Fusion of Vision Transformer, Inception-V3 and ResNet50 for Efficient Eye Disease Detection
Main Article Content
Abstract
The rising prevalence of retinal disorders globally is a major challenge for the identification and classification of retinal diseases in the medical system. Timely diagnosis and treatment of disorders like glaucoma, DR, and macular degeneration are essential for preventing irreversible vision loss. Better patient outcomes and less strain on healthcare systems can result from the significant improvement in the precision and effectiveness of identifying a variety of ocular diseases by the utilization of Artificial Intelligence (AI), Machine Learning (ML) algorithms, and modern imaging technologies. The Vision Transfer (ViT) Algorithm, a novel method for the accurate identification and categorization of ocular disorders, is presented in this work. With standard datasets, our algorithm performs exceptionally well in classifying various eye diseases.
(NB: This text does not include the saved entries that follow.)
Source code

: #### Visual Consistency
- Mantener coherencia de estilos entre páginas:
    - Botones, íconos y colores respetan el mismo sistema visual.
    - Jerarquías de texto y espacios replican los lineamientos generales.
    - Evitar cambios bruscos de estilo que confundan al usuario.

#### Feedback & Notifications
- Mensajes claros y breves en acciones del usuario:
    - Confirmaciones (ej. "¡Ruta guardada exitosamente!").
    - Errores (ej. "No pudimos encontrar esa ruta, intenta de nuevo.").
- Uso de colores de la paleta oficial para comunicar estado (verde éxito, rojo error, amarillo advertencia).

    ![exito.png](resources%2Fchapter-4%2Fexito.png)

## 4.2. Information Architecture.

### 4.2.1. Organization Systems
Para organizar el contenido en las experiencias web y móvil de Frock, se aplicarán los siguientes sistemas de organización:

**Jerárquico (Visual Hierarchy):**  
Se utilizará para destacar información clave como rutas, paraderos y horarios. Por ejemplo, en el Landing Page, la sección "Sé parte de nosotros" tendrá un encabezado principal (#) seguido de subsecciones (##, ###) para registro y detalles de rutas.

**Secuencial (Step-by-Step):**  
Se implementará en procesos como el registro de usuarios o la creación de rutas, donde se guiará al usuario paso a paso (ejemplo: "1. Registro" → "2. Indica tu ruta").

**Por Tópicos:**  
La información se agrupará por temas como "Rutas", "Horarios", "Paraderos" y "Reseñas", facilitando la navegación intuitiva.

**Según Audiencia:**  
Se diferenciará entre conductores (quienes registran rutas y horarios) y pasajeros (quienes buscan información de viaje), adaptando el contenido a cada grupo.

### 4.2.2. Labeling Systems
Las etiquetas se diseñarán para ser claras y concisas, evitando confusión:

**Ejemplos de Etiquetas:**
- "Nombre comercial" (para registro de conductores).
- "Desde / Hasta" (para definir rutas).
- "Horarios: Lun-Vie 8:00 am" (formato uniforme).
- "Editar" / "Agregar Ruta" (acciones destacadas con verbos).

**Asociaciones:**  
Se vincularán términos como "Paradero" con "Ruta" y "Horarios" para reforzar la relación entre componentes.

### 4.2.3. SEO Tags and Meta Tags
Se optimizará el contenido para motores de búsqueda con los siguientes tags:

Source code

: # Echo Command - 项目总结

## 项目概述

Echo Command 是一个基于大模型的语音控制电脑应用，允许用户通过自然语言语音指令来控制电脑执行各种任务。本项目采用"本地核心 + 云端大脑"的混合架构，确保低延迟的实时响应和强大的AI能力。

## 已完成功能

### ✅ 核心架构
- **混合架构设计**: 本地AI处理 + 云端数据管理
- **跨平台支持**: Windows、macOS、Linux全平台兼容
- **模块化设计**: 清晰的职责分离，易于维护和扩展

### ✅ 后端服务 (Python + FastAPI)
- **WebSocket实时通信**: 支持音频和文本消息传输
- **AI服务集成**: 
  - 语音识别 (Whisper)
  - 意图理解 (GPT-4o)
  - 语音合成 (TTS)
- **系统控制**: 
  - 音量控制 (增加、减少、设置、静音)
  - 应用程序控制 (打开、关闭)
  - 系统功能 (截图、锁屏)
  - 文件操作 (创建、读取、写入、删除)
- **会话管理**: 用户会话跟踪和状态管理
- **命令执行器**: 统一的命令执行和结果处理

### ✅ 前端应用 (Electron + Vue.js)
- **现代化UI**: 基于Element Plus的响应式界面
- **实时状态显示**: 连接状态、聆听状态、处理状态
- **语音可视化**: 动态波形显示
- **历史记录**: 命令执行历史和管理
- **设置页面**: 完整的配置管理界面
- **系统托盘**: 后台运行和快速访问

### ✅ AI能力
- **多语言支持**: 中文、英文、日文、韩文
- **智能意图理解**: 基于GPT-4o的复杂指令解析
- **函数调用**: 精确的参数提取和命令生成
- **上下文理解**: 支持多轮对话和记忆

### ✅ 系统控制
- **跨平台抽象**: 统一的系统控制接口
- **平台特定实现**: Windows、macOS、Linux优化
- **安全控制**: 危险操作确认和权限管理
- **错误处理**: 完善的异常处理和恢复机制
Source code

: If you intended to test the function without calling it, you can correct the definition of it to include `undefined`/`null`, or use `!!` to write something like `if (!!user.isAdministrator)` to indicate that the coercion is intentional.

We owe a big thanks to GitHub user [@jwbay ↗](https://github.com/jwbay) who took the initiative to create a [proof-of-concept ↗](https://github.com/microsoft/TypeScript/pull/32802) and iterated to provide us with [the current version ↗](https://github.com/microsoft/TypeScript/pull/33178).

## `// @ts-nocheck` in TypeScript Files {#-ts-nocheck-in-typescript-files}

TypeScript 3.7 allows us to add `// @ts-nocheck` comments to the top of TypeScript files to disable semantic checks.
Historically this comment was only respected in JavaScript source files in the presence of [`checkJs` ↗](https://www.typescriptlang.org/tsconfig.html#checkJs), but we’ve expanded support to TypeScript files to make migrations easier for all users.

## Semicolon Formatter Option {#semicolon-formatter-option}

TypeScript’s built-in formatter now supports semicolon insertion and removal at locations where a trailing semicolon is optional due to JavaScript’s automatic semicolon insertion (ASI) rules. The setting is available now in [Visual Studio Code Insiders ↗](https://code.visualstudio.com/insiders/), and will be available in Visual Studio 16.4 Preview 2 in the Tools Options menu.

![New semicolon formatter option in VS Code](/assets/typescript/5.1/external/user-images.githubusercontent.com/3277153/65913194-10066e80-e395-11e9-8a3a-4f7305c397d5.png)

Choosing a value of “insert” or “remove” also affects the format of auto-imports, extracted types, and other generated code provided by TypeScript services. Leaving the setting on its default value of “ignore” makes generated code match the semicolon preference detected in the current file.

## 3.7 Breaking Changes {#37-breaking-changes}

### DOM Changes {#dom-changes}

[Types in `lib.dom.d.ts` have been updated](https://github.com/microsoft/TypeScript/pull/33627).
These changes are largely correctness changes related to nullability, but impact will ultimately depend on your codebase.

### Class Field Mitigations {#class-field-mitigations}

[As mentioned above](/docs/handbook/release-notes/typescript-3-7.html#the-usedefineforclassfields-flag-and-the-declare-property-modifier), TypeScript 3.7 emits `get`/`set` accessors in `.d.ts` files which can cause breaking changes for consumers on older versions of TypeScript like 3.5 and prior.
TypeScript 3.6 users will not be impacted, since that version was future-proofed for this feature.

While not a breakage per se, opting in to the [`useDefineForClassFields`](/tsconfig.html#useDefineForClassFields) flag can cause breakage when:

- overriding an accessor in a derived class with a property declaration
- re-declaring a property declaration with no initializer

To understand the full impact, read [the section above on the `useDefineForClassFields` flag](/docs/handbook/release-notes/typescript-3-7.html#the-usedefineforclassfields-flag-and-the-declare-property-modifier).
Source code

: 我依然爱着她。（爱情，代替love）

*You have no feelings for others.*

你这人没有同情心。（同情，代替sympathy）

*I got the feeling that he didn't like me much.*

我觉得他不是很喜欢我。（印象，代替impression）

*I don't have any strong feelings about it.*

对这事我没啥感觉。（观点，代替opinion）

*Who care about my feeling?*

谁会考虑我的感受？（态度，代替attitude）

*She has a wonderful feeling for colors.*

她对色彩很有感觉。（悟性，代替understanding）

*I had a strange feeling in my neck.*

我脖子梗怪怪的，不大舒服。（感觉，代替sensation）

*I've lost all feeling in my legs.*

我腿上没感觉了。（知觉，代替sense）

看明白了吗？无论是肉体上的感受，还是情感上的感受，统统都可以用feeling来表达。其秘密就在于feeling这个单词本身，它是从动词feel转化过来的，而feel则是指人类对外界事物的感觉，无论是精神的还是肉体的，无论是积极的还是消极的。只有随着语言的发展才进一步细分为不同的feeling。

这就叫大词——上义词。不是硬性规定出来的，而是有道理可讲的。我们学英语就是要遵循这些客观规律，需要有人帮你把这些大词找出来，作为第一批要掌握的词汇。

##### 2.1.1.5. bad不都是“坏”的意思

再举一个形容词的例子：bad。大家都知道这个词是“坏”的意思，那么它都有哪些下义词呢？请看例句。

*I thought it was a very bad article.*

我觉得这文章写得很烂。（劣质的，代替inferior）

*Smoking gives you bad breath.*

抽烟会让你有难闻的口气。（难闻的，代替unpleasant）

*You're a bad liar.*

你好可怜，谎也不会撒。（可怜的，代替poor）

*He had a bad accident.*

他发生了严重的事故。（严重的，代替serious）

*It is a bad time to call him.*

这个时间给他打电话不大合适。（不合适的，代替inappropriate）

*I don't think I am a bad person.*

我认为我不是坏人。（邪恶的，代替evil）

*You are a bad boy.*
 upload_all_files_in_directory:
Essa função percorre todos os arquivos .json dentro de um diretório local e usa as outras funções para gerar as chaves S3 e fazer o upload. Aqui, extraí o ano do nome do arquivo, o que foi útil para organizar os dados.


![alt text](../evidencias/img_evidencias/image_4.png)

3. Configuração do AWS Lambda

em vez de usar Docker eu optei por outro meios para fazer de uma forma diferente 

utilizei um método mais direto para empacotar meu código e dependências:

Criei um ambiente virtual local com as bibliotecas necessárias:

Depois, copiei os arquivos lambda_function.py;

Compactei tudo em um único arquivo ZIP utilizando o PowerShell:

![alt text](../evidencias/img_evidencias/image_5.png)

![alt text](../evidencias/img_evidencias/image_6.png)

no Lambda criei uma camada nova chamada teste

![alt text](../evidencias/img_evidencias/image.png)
Through the integration of sophisticated image processing methods with ML, the ViT Algorithm demonstrates strong performance in differentiating between various eye conditions. The outcomes demonstrate how well it works to increase diagnostic precision and make quick interventions possible. By providing an efficient method for reliable and rapid disease identification, this research significantly advances the field of ocular healthcare and improves patient outcomes.